- Daily Zen
Jeno Paulucci, inventor of the pizza roll, past away on Thursday at the age of 93. The food magnate dies just four days after his wife, Lois. The cause of death was renal and coronary failure. Paulucci is survived by his daughter Gina, his son, Michael; another daughter, Cindy Selton; four grandchildren; and many great-grandchildren.
The Biggest Accomplishments of Jeno Paulucci
Paulucci was a pioneer of ready-made foods. His first successful product was Chun King, a line of Chinese canned food featuring chow mein, bean sprouts and other Asian vegetables, in 1944. Chun King eventually became a mainstay in postwar America. In 1957, Mr. Paulucci patented the Divider-Pak, packaging that keeps the food separate from its sauce, which is still being used today in many Asian-themed ready-made foods. Paulucci then sold Chun King to R. J. Reynolds for $63 million in 1966.
After that, in 1968, Paulucci founded Jeno’s Inc., a company that started selling pizza dough kits. It then started to sell frozen pizzas and a variety of snacks. The most notable of these snacks was the pizza roll, a combination single slice pizza and egg roll. Paulucci then sold Jeno’s Inc. to Pillsbury for $135 million in 1985. The next year, Jeno’s Pizza Rolls were rebranded as Totino’s Pizza Rolls, which are still being sold in stores today.
Later on, in the early 1990s, Mr. Paulucci founded Michelina’s Inc. (named after his mother), which sold ready-made pasta and Mexican dishes. Paulucci was still head of the company when he died. The company, now known as Bellisio Foods, sells its products worldwide.
The Beginnings of Jeno Paulucci
Born Luigino Francesco Paulucci, Jeno Paulucci was born on July 7, 1918, in Aurora, Minn., to Michelina and Ettore Paulucci, immigrants from Bellisio Solfare, Italy. Ettore came to the United States to work in the iron mines of northeastern Minnesota, but an injury kept him from working and the family was supported by a grocery store that Michelina ran.
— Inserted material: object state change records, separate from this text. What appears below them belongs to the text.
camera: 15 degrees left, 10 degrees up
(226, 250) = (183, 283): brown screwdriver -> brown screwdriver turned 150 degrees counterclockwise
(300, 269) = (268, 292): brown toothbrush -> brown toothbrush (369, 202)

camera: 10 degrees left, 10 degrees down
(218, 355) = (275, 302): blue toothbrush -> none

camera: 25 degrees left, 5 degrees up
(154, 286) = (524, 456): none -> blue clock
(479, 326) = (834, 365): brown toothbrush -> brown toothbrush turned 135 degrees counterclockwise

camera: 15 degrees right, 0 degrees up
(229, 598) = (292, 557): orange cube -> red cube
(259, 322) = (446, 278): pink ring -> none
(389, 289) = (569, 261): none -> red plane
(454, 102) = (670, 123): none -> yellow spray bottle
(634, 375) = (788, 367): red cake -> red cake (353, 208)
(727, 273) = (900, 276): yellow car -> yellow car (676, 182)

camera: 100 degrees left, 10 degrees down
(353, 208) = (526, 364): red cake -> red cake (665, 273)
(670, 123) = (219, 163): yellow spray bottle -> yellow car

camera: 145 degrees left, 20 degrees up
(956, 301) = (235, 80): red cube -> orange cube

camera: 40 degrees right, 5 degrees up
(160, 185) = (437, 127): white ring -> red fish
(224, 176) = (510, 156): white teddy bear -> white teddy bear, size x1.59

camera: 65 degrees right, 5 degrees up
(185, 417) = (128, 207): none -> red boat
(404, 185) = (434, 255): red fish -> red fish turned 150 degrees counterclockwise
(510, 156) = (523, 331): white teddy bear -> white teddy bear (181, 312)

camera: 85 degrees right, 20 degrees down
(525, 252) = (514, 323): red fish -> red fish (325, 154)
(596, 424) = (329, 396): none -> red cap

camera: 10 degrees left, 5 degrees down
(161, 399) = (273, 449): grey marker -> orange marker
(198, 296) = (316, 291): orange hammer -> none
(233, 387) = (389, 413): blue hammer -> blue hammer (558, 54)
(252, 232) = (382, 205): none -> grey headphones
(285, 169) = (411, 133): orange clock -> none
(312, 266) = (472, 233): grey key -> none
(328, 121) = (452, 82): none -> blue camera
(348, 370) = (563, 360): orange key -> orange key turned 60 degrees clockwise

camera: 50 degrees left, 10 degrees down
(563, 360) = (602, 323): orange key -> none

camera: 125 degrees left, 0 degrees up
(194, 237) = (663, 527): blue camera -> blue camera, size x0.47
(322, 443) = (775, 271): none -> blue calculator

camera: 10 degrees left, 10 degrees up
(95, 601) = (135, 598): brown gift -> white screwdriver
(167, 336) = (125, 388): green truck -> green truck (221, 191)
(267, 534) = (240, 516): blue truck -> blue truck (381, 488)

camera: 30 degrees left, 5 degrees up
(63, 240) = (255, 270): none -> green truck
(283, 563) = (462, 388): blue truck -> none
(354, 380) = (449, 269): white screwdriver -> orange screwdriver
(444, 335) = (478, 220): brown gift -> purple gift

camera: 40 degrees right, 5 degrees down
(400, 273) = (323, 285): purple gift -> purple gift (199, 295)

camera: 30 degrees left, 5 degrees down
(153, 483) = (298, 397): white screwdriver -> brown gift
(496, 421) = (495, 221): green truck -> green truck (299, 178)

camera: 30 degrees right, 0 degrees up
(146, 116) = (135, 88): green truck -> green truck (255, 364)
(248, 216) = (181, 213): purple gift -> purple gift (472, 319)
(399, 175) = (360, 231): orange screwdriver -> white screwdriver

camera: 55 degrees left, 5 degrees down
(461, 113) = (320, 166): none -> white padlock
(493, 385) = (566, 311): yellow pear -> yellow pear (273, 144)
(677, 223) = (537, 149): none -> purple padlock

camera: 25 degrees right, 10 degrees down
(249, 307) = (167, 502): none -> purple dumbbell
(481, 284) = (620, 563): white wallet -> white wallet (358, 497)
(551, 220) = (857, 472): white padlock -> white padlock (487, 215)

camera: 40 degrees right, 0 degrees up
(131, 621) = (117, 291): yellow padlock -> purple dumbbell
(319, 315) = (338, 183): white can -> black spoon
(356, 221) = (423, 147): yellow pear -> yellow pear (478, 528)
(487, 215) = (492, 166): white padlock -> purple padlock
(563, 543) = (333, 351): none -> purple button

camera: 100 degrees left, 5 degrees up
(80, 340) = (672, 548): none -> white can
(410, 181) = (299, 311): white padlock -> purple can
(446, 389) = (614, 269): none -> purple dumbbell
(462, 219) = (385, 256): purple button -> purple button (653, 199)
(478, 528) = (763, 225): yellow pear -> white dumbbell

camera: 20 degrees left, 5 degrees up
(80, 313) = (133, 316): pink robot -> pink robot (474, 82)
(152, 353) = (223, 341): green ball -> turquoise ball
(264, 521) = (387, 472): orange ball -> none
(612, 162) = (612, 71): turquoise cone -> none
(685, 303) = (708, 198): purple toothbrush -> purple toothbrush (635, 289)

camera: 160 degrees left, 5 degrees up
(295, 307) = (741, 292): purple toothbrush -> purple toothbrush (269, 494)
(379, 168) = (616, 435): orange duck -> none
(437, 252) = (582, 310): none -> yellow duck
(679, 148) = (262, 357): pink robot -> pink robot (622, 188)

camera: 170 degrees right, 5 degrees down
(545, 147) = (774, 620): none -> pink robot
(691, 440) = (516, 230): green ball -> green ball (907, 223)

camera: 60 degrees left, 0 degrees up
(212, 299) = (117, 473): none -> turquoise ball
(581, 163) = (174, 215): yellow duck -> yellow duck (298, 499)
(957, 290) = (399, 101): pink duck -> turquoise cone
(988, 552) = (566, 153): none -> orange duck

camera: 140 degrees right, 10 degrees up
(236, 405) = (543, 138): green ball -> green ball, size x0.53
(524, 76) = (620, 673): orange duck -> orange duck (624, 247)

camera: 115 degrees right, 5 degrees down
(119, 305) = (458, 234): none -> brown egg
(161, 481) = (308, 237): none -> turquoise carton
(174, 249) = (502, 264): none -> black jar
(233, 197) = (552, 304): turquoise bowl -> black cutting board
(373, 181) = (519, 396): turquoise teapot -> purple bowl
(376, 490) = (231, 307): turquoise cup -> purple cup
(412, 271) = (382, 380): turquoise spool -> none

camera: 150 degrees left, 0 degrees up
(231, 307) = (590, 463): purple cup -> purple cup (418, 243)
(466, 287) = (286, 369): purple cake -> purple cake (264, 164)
Jeno Paulucci started working in that grocery store at the age of 12. Right after high school, Paulucci got a gig with a regional produce wholesaler, and then worked as a traveling salesman for a chain of grocery stores. For pretty much his whole life, Paulucci worked in the food industry.
Another Side to Jeno Paulucci
Besides being a savvy businessman in the food industry, Paulucci was also a humanitarian. Paulucci created, or had a strong hand in creating, half a dozen or more civic organizations, including Northeast Minnesota Organization for Economic Education, the Jeno & Lois Paulucci Family Foundation, and the National Italian American Foundation. Paulucci was considered a dear member of the Duluth community, taking the time to do charity and to give back to those in need.
Overall, Paulucci made huge contributions to the food industry, pioneering those ready-made foods that many folks still enjoy today. He was an incredibly successful businessman, one who tried to do good while making money.